The presence of “hate speech” online, where a person or group posts hateful and ugly comments about other persons, countries, religions or groups, has been around on the Internet since its widespread use by the public started about 1994. Hate between humans and cultures is sadly nothing new in our world.
But to help fight “hate speech” online, there are things that can be done. In that vein, Google is promoting additional ways to counter such messages, such as fighting back online with “positive counterspeech.”
That’s the idea being circulated by Verity Harding, Google’s public policy manager in London, who raised the concept in a March 26 post on the Google Policy Europe Blog.
“From homophobia and racism to political and religious extremism, ‘hate speech’ on the Internet is raising concern,” wrote Harding. “YouTube and other Google products such as G+ have strong Community Guidelines and offer effective tools … to flag inappropriate content. Yet a recent event with the U.K. Parliament’s Home Affairs Select Committee in London’s YouTube Space demonstrated that perhaps the best way to fight hate is through positive counterspeech.”
One example Harding described occurred in 2010, when columnist Dan Savage and his partner Terry Miller set out to combat discrimination against young gays and lesbians. “They started small,” she wrote. “Savage filmed a homemade YouTube video called ‘It Gets Better.‘ It soon swelled into a global phenomenon. In Britain, ‘It Gets Better… Today,’ led to a hit single that climbed the UK independent charts—garnering more than 50 million views.”
By fighting online hate speech with positive counterspeech, others have also been successful, wrote Harding. “Our London event aimed to achieve something similar with online extremism. We explored how two British YouTube creators, Ben Cook and Jack Howard, partnered with Oxfam on an online campaign to help refugees. Michael Stevens of Vsauce proved that YouTube can educate and inform, as well as entertain. And a community worker who helps people that are vulnerable to radicalization launched his YouTube channel, Abdullah X, to fight online recruitment of foreign fighters and terrorists.”
What’s critical, wrote Harding, is that using hate speech online to hurt others is not only wrong, but also destructive. But those who respond with positive counterspeech can help to turn back such hate and make other people more aware of such tormentors so that they, too, can join the fight against online hate speech.
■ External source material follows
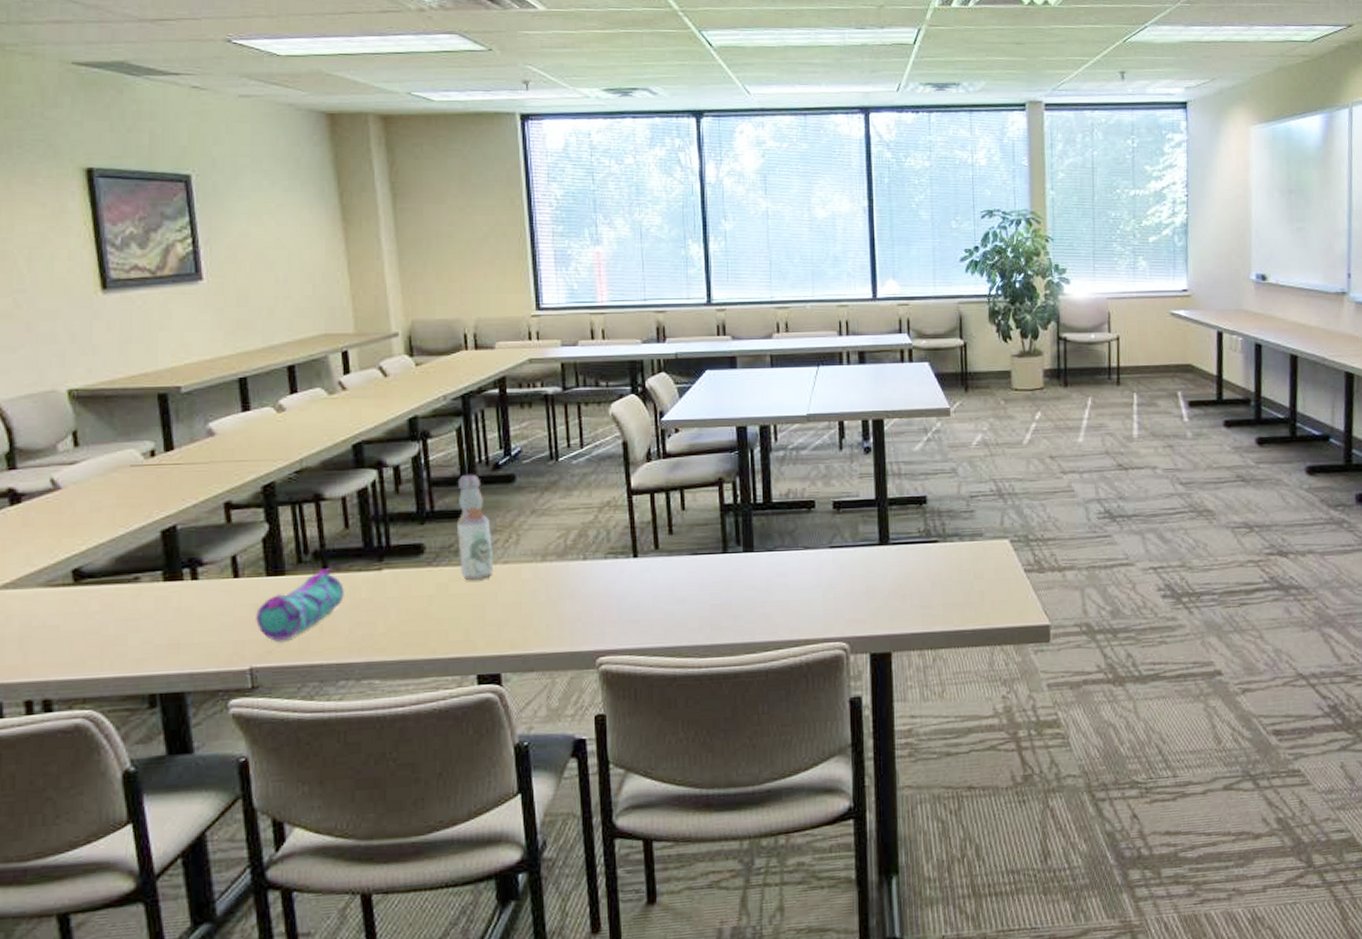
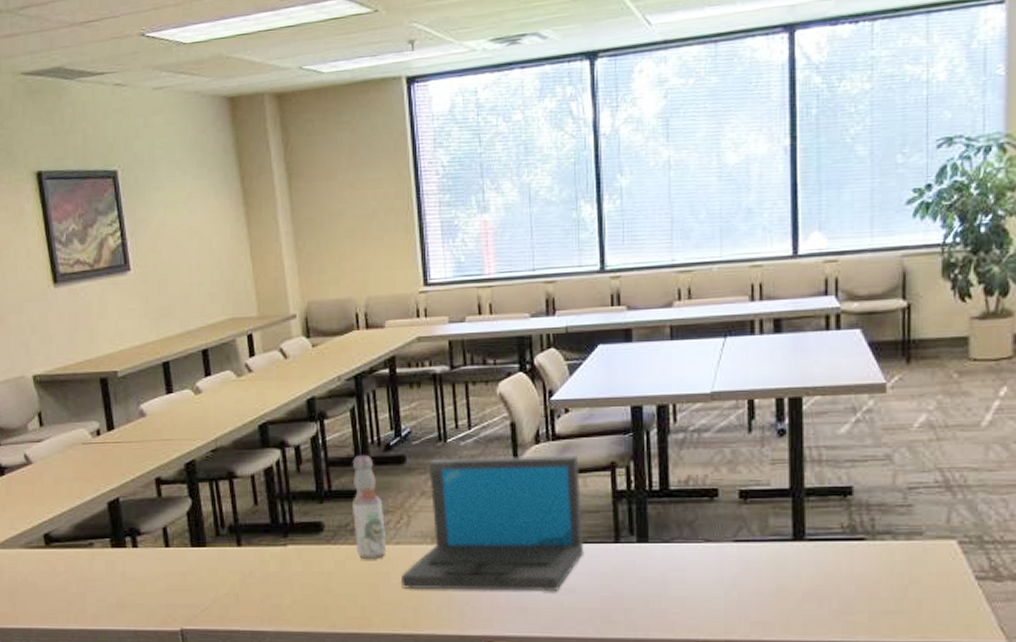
pencil case: present [256,568,344,641] -> none [184,542,255,607]
laptop: none [508,471,694,609] -> present [400,454,584,592]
“Free speech is vital to democracy,” wrote Harding. “Drowning out ideology with reason represents a powerful weapon. It is only on open platforms like YouTube—not in jihadist chat rooms or the extremist echo chambers of the ‘dark Internet’—that susceptible or curious minds will find countervailing points of view.”
By all of us being aware of the realities of what can be out on the Internet, we can each do something about it, she wrote. “The Internet can be a tool of radicalization, so it is vital to seize it as a force of good. Though the removal of the really bad stuff, like violence, continues to be essential, too little focus so far has been placed on the importance of counter-messages. As one participant in London said, ‘We must embrace new technology and make the right messages more digestible so we can flood the Internet with positivity.’ Building a community around counterspeech is difficult. It may take time. In the end, though, it wins.”
Google has long worked to stop hate speech online on its platforms. In June of 2013, Google announced that it had banned adult-oriented, sexually explicit apps from being offered by developers for its Google Glass devices, just days before what appeared to be the first such app was to be announced by a vendor. The ban was established as part of the company’s Glass Platform Developer Policies. Those policies also clearly forbid apps that portray violence and bullying; depictions of gratuitous violence; hate speech against any other person, persons or group; impersonation or deception; or illegal activities.